Brett Halliday
Guilty as Hell
CHAPTER 1
Hal Begley, president and sole owner of Hal Begley Associates, buzzed his secretary.
“Ask Miss Morse to come in, please.”
He did a quick isometric exercise while he waited. A big, well-tailored man in his middle thirties, Begley had the look of a former college athlete. In his business, the facade was important. As a matter of cold fact, he had lasted a single semester at a second-rate college, and he was totally uninterested in athletics. He was doing well. Two years earlier his taxable income had passed $100,000. His firm occupied a suite of offices in a high-rent building on North Miami Avenue, and Begley himself owned an oceanfront property in Coconut Grove. His manner was crisp, genial and self-assured, and it concealed the fact that he was beginning to lose his nerve.
Candida Morse, his executive assistant, came in from an adjoining office. She was younger than Begley, a blonde in a pink suit that had originated in the workrooms of a famous New York designer. She wore it well. She was a slender girl with delicately carved features. She looked smart and ambitious, and in her case it was more than a facade. She was very smart and very ambitious, as her employer had reason to know.

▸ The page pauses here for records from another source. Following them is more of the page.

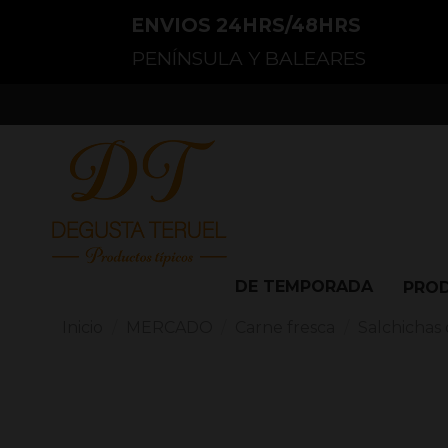
ENVIOS 24HRS/48HRS
PENÍNSULA Y BALEARES
DE TEMPORADA
PRO
Inicio
MERCADO
Carne fresca
Salchichas 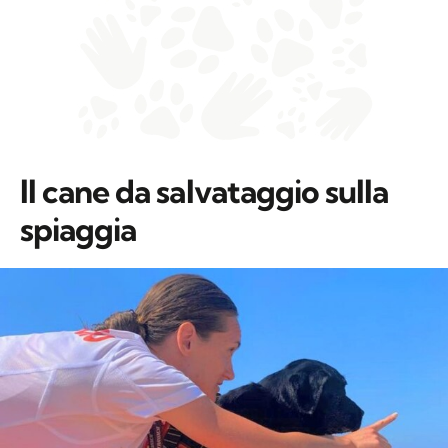
Il cane da salvataggio sulla
spiaggia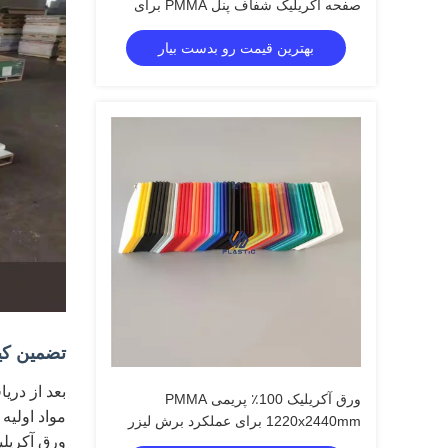
صفحه آکریلیک شفاف پنل PMMA برای
علامت گذاری و صنایع دستی
بهترین قیمت رو بدست بیار
تضمین کیف
بعد از دریافت و
ورق آکریلیک 100٪ پریمی PMMA
مواد اوليه 100درصد، ورق آکریليک خوب، کيفيت درجه A
1220x2440mm برای عملکرد برش لیزر
ورق آکریلیک ما
برتر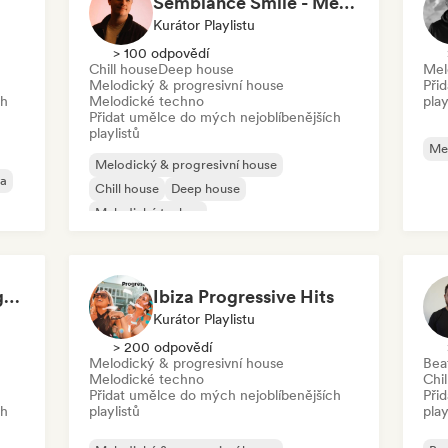
Semblance Smile - Melodic Journeys 🌑
Kurátor Playlistu
> 100 odpovědí
Chill house
Deep house
Mel
Melodický & progresivní house
Při
ch
Melodické techno
play
Přidat umělce do mých nejoblíbenějších
playlistů
Mel
Melodický & progresivní house
ca
Chill house
Deep house
Melodické techno
Emotional EDM - Progressive House / Festival House / Chill Progressive House
Ibiza Progressive Hits
Kurátor Playlistu
> 200 odpovědí
Melodický & progresivní house
Bea
Melodické techno
Chil
Přidat umělce do mých nejoblíbenějších
Při
ch
playlistů
play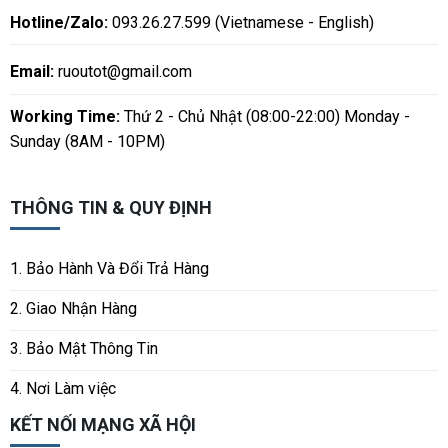
Hotline/Zalo:
093.26.27.599 (Vietnamese - English)
Email:
ruoutot@gmail.com
Working Time:
Thứ 2 - Chủ Nhật (08:00-22:00) Monday -
Sunday (8AM - 10PM)
THÔNG TIN & QUY ĐỊNH
1. Bảo Hành Và Đổi Trả Hàng
2. Giao Nhận Hàng
3. Bảo Mật Thông Tin
4. Nơi Làm việc
KẾT NỐI MẠNG XÃ HỘI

Begley also knew he was lucky to have her. When she first came to work for him, he had been operating out of a two-desk office in a less desirable building in a scruffier section of Miami. He had owed money all over town. At that time he had called himself a “management consultant.” His main job had been investigating applicants for executive openings. Candida shifted the firm immediately into recruitment and went on from there. Begley had the greatest respect for his assistant, but sometimes he was also a little scared of her.
“Isn’t that a new jacket?” she said pleasantly. “Nice.”